The Iowa Court of Appeals ruled that Sub-Subcontractor was not entitled to a lien, because Sub-Subcontractor failed to send the notice required by Iowa Code § 572.33 to General Contractor. The Court was unpersuaded by Sub-Subcontractor’s argument that it sent a notice to Property Owner, because the statute is clear that the notice must be sent to the general contractor.
This case highlights the risks that contractors face when hired to work on commercial construction projects. The contract between Subcontractor and Sub-Subcontractor identified Subcontractor as the “general contractor.” That definition was misleading because for purposes of Iowa mechanics’ lien law, Subcontractor was not a “general contractor.”
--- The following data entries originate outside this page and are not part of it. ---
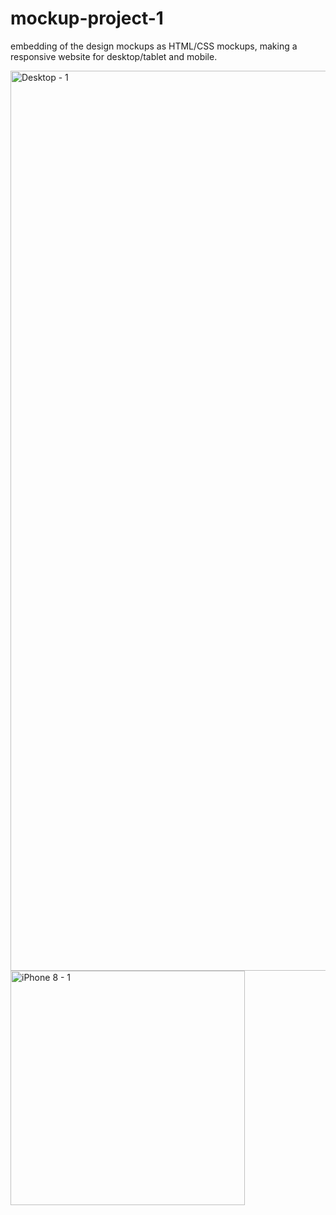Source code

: # mockup-project-1

embedding of the design mockups as HTML/CSS mockups, making a responsive website for desktop/tablet and mobile.

<img width="1440" alt="Desktop - 1" src="https://user-images.githubusercontent.com/100221414/213572970-0de88779-8039-479f-9310-d50bf7355d83.png">
<img width="375" alt="iPhone 8 - 1" src="https://user-images.githubusercontent.com/100221414/213573038-b08ab62d-675e-424f-8d37-f5f75c2b4214.png">
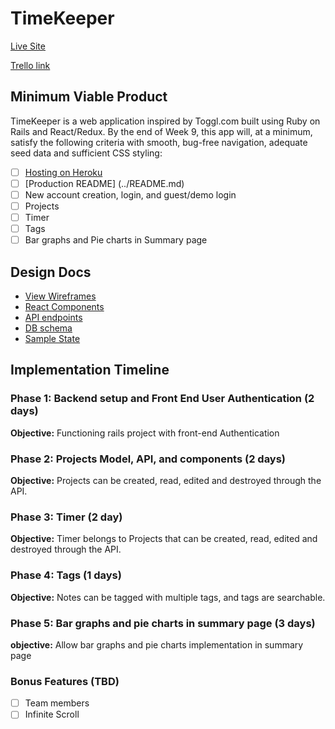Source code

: # TimeKeeper

[Live Site][live]

[Trello link][trello]

[heroku]: http://www.herokuapp.com
[trello]: https://trello.com/b/KiU9c9Iu/timekeeper

## Minimum Viable Product

TimeKeeper is a web application inspired by Toggl.com built using Ruby on Rails
and React/Redux.  By the end of Week 9, this app will, at a minimum, satisfy the
following criteria with smooth, bug-free navigation, adequate seed data and
sufficient CSS styling:

- [ ] [Hosting on Heroku][live]
- [ ] [Production README] (../README.md)
- [ ] New account creation, login, and guest/demo login
- [ ] Projects
- [ ] Timer
- [ ] Tags
- [ ] Bar graphs and Pie charts in Summary page

## Design Docs
* [View Wireframes][wireframes]
* [React Components][components]
* [API endpoints][api-endpoints]
* [DB schema][schema]
* [Sample State][sample-state]

[wireframes]: wireframes
[components]: component-hierarchy.md
[sample-state]: sample-state.md
[api-endpoints]: api-endpoints.md
[schema]: schema.md

## Implementation Timeline

### Phase 1: Backend setup and Front End User Authentication (2 days)

**Objective:** Functioning rails project with front-end Authentication

### Phase 2: Projects Model, API, and components (2 days)

**Objective:** Projects can be created, read, edited and destroyed through
the API.

### Phase 3: Timer (2 day)

**Objective:** Timer belongs to Projects that can be created, read, edited and destroyed through the API.

### Phase 4: Tags (1 days)

**Objective:** Notes can be tagged with multiple tags, and tags are searchable.

### Phase 5: Bar graphs and pie charts in summary page (3 days)

**objective:** Allow bar graphs and pie charts implementation in summary page

### Bonus Features (TBD)
- [ ] Team members
- [ ] Infinite Scroll

[live]: http://www.raymondlee.io/
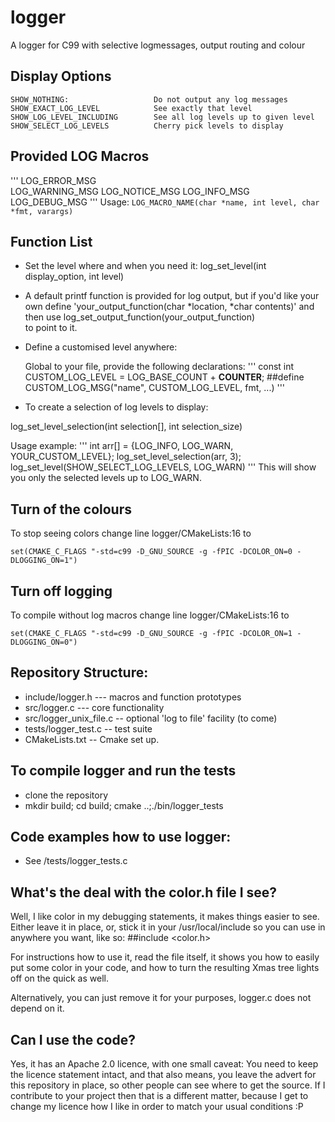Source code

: # logger
A logger for C99 with selective logmessages, output routing and colour

## Display Options

    SHOW_NOTHING:                   Do not output any log messages
    SHOW_EXACT_LOG_LEVEL            See exactly that level
    SHOW_LOG_LEVEL_INCLUDING        See all log levels up to given level
    SHOW_SELECT_LOG_LEVELS          Cherry pick levels to display


## Provided LOG Macros
'''
    LOG_ERROR_MSG    
    LOG_WARNING_MSG 
    LOG_NOTICE_MSG
    LOG_INFO_MSG
    LOG_DEBUG_MSG
'''
Usage: `LOG_MACRO_NAME(char *name, int level, char *fmt, varargs)`

## Function List

* Set the level where and when you need it:
   log_set_level(int display_option, int level) 

* A default printf function is provided for log output, but if you'd like your own
  define 'your_output_function(char *location, *char contents)' and then use
     log_set_output_function(your_output_function)       
  to point to it.

* Define a customised level anywhere:

   Global to your file, provide the following declarations:
'''
         const int CUSTOM_LOG_LEVEL = LOG_BASE_COUNT + __COUNTER__;
         ##define CUSTOM_LOG_MSG("name", CUSTOM_LOG_LEVEL, fmt, ...)
'''

 * To create a selection of log levels to display:

  log_set_level_selection(int selection[], int selection_size)

  Usage example:
'''
         int arr[] = {LOG_INFO, LOG_WARN, YOUR_CUSTOM_LEVEL};
         log_set_level_selection(arr, 3);
         log_set_level(SHOW_SELECT_LOG_LEVELS, LOG_WARN)
'''
  This will show you only the selected levels up to LOG_WARN.

## Turn of the colours

  To stop seeing colors change line logger/CMakeLists:16 to

  `set(CMAKE_C_FLAGS "-std=c99 -D_GNU_SOURCE -g -fPIC -DCOLOR_ON=0 -DLOGGING_ON=1")`

## Turn off logging

  To compile without log macros change line logger/CMakeLists:16 to

  `set(CMAKE_C_FLAGS "-std=c99 -D_GNU_SOURCE -g -fPIC -DCOLOR_ON=1 -DLOGGING_ON=0")`

## Repository Structure:

  - include/logger.h --- macros and function prototypes 
  - src/logger.c --- core functionality
  - src/logger_unix_file.c -- optional 'log to file' facility (to come)
  - tests/logger_test.c -- test suite
  - CMakeLists.txt -- Cmake set up.


## To compile logger and run the tests

  - clone the repository
  - mkdir build; cd build; cmake ..;./bin/logger_tests

## Code examples how to use logger:

   - See /tests/logger_tests.c
  

## What's the deal with the color.h file I see?

   Well, I like color in my debugging statements, it makes things
   easier to see.  Either leave it in place, or, stick it in your
   /usr/local/include so you can use in anywhere you want, like so:
   ##include <color.h>

   For instructions how to use it, read the file itself, it shows you
   how to easily put some color in your code, and how to turn the
   resulting Xmas tree lights off on the quick as well.

   Alternatively, you can just remove it for your purposes, logger.c
   does not depend on it.


## Can I use the code?  

   Yes, it has an Apache 2.0 licence, with one small caveat: You need
   to keep the licence statement intact, and that also means, you
   leave the advert for this repository in place, so other people can
   see where to get the source.  If I contribute to your project then
   that is a different matter, because I get to change my licence how
   I like in order to match your usual conditions :P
Contractors should take time at the beginning of a project to identify the hierarchy between contractors, and identify the contractor with a contract directly with the property owner. This due diligence will reveal the identities of the parties who need to receive notice to protect a contractor’s mechanics’ lien rights.
In the absence of a mechanics’ lien, contractors can file claims for breach of contract. However, these cases are often less desirable because many construction contracts do not allow subcontractors to recover attorneys’ fees from the general contractor or property owner. If contractors want to protect their mechanics’ lien rights, and right to attorneys’ fees, then they should conduct due diligence at the beginning of a project to determine who needs to receive notice.
Contractors should also keep in mind that the mechanics’ lien law is full of traps for the unwary. Articles and blogs about the law are no substitute for consulting with a knowledgeable attorney, because the circumstances of your situation may have a slight difference that has important consequences for your mechanics’ lien rights. You should always consult with an attorney about mechanics’ lien questions.
The material in this blog is not intended, nor should it be construed or relied upon, as legal advice. Please consult with an attorney if specific legal information is needed.